By Josphat Thiong'o | November 19th 2020
By Josphat Thiong'o | November 19th 2020

Nairobi's Muthurwa Market traders buy fresh tomatoes at three o'clock in the morning from farmers to sell in different markets in Nairobi. [File, Standard]

Property owners and traders in the capital city will be forced to pay higher levies to fund a Sh37.4 billion budget if new tax proposals by City Hall are adopted.

The new taxes are contained in the Nairobi County Finance Bill 2020 — currently at the Second Reading stage — and if passed could increase the cost of doing business in the city.

According to the Bill, traders transporting building stones will pay a seasonal charge of between Sh48,000 and Sh144,000, depending on the tonnage, though there is an option of paying per trip. The levies are part of Governor Mike Sonko-led administration’s plan to raise Sh15.5 billion in own-source revenue.

Traders transporting up to seven tonnes of building materials will pay a Sh48,000 charge while those transporting between seven and 10 tonnes a month will pay Sh72,000. Those transporting between 10 and 15 tonnes will fork out Sh96,000 while those with above 15 tonnes will pay Sh144,000.

Hardcore stones will attract between Sh24,000 and Sh120,000. This will be inclusive of a Sh24,000 charge for up to seven tonnes transported in a month, Sh48,000 for seven to ten tonnes and Sh72,000 for 10 to 15 tonnes.

The county will charge Sh120,000 charge for stones above 15 tonnes transported in a month. Charges ranging from Sh48,000 to Sh120,000 will also apply to sand and ballast transporters. Transfer of properties, under the tenant-purchase scheme, will also for the first time attract Sh10,000 transfer fee. Agricultural entrepreneurs and transporters of farm produce to the capital city will also have to put up with new taxes.

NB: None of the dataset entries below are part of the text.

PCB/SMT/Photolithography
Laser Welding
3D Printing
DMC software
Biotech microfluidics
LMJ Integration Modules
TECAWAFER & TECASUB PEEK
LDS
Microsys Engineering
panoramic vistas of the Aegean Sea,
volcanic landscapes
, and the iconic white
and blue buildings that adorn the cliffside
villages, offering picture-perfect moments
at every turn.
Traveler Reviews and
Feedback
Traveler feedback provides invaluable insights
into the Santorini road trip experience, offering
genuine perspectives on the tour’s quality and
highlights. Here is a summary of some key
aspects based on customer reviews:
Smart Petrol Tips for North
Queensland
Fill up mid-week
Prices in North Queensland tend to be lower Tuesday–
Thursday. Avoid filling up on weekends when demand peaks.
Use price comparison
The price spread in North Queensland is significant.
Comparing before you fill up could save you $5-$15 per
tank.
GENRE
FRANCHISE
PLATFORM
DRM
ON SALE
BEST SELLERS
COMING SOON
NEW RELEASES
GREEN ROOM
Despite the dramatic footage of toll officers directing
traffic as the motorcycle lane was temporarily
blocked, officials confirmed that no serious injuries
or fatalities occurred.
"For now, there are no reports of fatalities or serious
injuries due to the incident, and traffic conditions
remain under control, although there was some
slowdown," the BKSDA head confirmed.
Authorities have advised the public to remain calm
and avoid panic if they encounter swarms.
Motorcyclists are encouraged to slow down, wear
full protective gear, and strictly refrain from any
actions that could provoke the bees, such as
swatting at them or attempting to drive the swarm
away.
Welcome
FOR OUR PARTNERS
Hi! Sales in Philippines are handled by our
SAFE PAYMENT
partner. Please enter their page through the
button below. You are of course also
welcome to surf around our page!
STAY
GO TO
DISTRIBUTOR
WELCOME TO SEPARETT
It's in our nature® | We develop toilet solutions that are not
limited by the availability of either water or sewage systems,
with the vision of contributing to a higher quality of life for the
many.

For the first time, offloading of different produce within Nairobi will attract a fee. Flowers per lorry will attract an offloading fee of Sh3,000, offloading avocados will cost between Sh800 and Sh1,500 depending on the size of the vehicle. Groundnuts will attract a charge of Sh100 per bag while thorn melons will attract Sh50 per box.

Offloading a tonne of macadamia and French beans will cost Sh1,000 whereas all other items will be charged between at Sh100 and Sh500 per pick up truck and lorry, respectively.

Notably, Miraa traders will be required to pay Sh50 per small bag, Sh100 per medium bag, Sh500 per Probox and Sh1,000 per pick up truck whereas an offloading fee of Sh30 per box of every imported fish will be levied.

The charges for tomatoes will be Sh1,500 per Probox. However, tomatoes from Tanzania will attract between Sh50 and Sh250 per box, depending on their size. The county’s Budget and Appropriations Committee chair Robert Mbatia said prompt billing and serving of demand notices combined with inspection and enforcement will ensure compliance.

“The county has also commenced the mapping of revenues to establish potential and set targets for revenue streams and collectors,” Mbatia said.

He noted that the proposals will be subjected to public participation. Moreover, solid waste disposal will also attract new charges with Nairobians paying a fee of between Sh300 and Sh600 per household every month.

For community-based organisations, solid waste collection and transportation will attract a charge of Sh3,000 for trucks between one and seven tonnes and Sh6,000 for those above seven tonnes.

Traders occupying buildings will pay between Sh5,000 and Sh30,000 as occupation certificate fees, from Sh5,000.

Daycare and nurseries will be charged between Sh3,000 and Sh20,000 for garbage collection, while secondary schools will pay between Sh2,500 and Sh20,000.